Tal fato é demonstrado pela facilidade que temos em fazer ídolos. Aqui vemos a síntese de duas necessidades: de cultuar e de termos uma referência existencial. A referência se transforma em objeto de culto. Em outras palavras, em ídolo. Isso fica claro nas palavras de Tolstói, em seu clássico Guerra e Paz. Ao descrever a admiração que o conde Rostov, um hussardo do exército russo, tem pelo imperador Alexandre, evidencia esta transformação. Rostov passa a vê-lo não apenas como uma referência, mas como um ídolo.

“Rostov estava na primeira linha do corpo do exército de Kutuzov, para onde se dirigia o imperador. Também ele sentia o que todos os demais soldados sentiam: ouvido de si próprio, orgulho de tal poder, entusiasmado apaixonado por aquele que era o objeto de tamanho triunfo: ‘Uma só palavra daquele homem’, pensava, ‘e aquela massa inteira, de que ele não era mais que uma ínfima partícula, lançar-se-ia ao fogo ou à água, precipitar-se-ia no crime ou na morte, praticaria os mais heróicos atos’. E por isso não podia dominar um estremecimento íntimo, um quase desfalecimento, à aproximação daquela voz potente”.[2]
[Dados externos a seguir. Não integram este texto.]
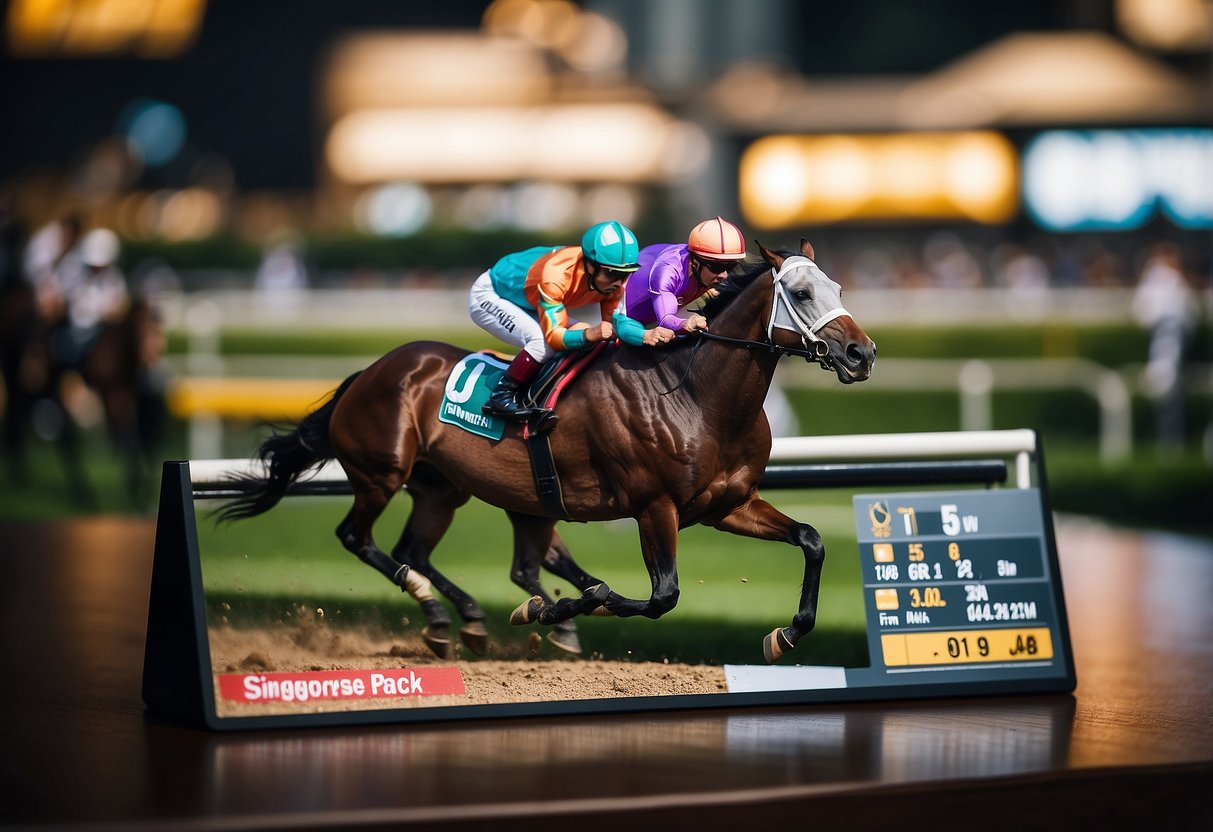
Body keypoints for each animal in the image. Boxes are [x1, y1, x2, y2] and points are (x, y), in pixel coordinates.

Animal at [219, 240, 876, 663]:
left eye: (839, 286)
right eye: (800, 291)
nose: (862, 354)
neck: (695, 393)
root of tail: (370, 372)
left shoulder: (727, 504)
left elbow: (812, 540)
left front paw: (786, 634)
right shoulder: (655, 508)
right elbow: (660, 596)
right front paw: (558, 609)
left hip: (447, 489)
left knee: (430, 552)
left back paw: (458, 619)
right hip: (383, 472)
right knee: (359, 538)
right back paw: (446, 607)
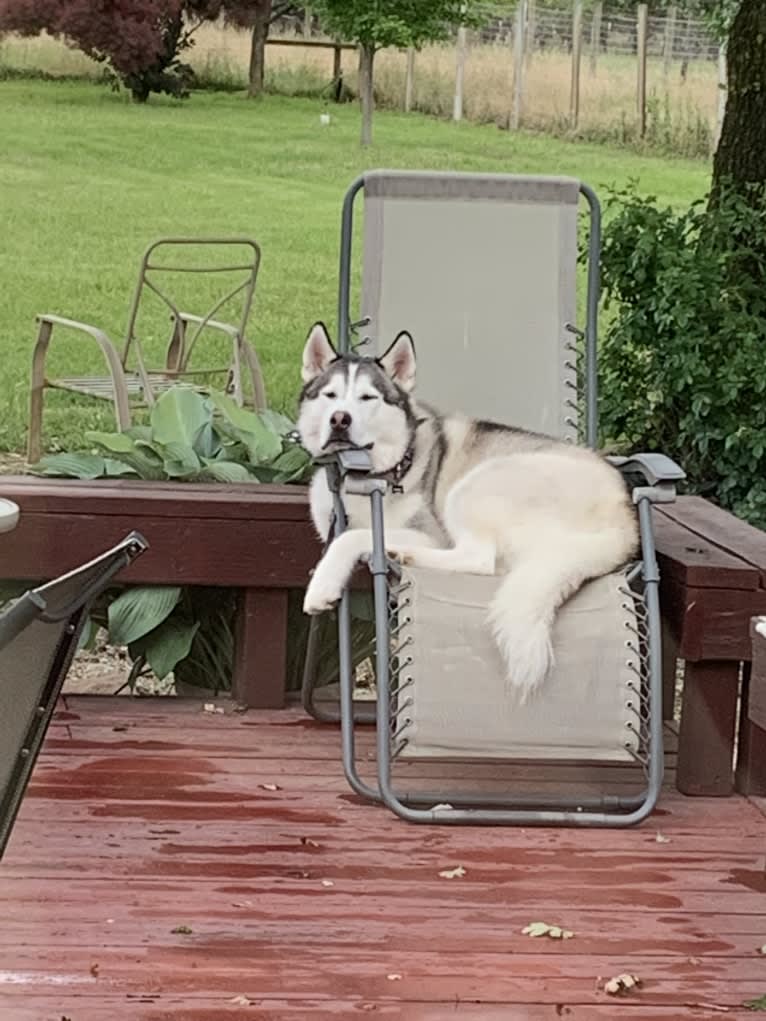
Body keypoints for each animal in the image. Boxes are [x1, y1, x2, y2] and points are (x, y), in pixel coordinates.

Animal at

Era natural que Rostov, na referida ficção, tivesse como referência outro militar que lhe fosse superior. No entanto, a admiração transformou-se em um culto. Pois vemos que Rostov, assim como os outros soldados que partilhavam de sua admiração, estava disposto a fazer algo contrário às suas vontades e convicções se fosse do agrado do imperador. Ao ler esta bela narrativa, recordo-me, subitamente, do relato feito pelo apóstolo João, na ilha de Patmos:

“Voltei-me para ver quem falava comigo. (...) e entre os candelábros alguém semelhante a um filho de homem, com uma veste que chegava aos seus pés e um cinturão de ouro ao redor do peito. Sua cabeça e seus cabelos eram brancos como a lã, tão brancos como a neve, e seus olhos eram como chamas de fogo. Seus pés eram como o bronze numa fornalha ardente e sua voz como o som de muitas águas. Tinha em sua mão direita sete estrelas, e de sua boca saia uma espada afiada de dois gumes. Sua face era como o sol quando brilha em todo o seu fulgor. Quando o vi, caí aos seus pés como morto. Então ele colocou sua mão direita sobre mim e disse: ‘Não tenha medo. Eu sou o Primeiro e o Último’.”
(Apocalipse 1:12-17).

Jesus é, além de nossa referência existencial, O nosso objeto de culto. Caso seja necessário, e na maioria das vezes é, devemos renunciar nossos desejos e propósitos a fim de realizar, de maneira plena, os Dele. Foi exatamente isso que Ele, como homem, expressou em Seu culto ao Pai: “A minha comida consiste em realizar a vontade daquele que me enviou a fazer a boa obra.” (Evangelho segundo João 4:24). Foi a este cultuar que o apóstolo Paulo abordou ao advertir os cristãos em Corínto: “E ele morreu por todos para que aqueles que vivem já não vivam para si mesmos, mas para aqueles que por eles morreu e ressuscitou.” (II Coríntios 5:15).
    
O liberalismo teológico tenta fazer de Jesus, além de um mero personagem histórico, apenas um referencial a ser imitado, e não alguém a ser cultuado. Em contrapartida, o simulacro de cristianismo atualmente vigente, representado por aberrações teológicas como teologia da prosperidade, por exemplo, transforma Deus em um ser que existe apenas para suprir os desejos humanos. Egolatria pura e simples. Cristianismo, no entanto, é muito mais do que isso. Ser verdadeiramente cristão é estar disposto a resignar-se integralmente a fim de cumprir a plenitude dos desejos e propósitos de Jesus Cristo. Ainda não alcancei este objetivo. Mas pretendo. Para isso, preciso ser liberto da idolatria. Há um intenso e dramático confronto em nossas mentes e corações sobre quem é o objeto de culto: Jesus x nosso ego.


[1] Extraído do site: http://www.mises.org.br/EbookChapter.aspx?id=290
[2] TOLSTÓI, Leon. Guerra e Paz: volume I; tradução de João Gaspar Simões. – Porto Alegre: LP&M, 2013. p. 299.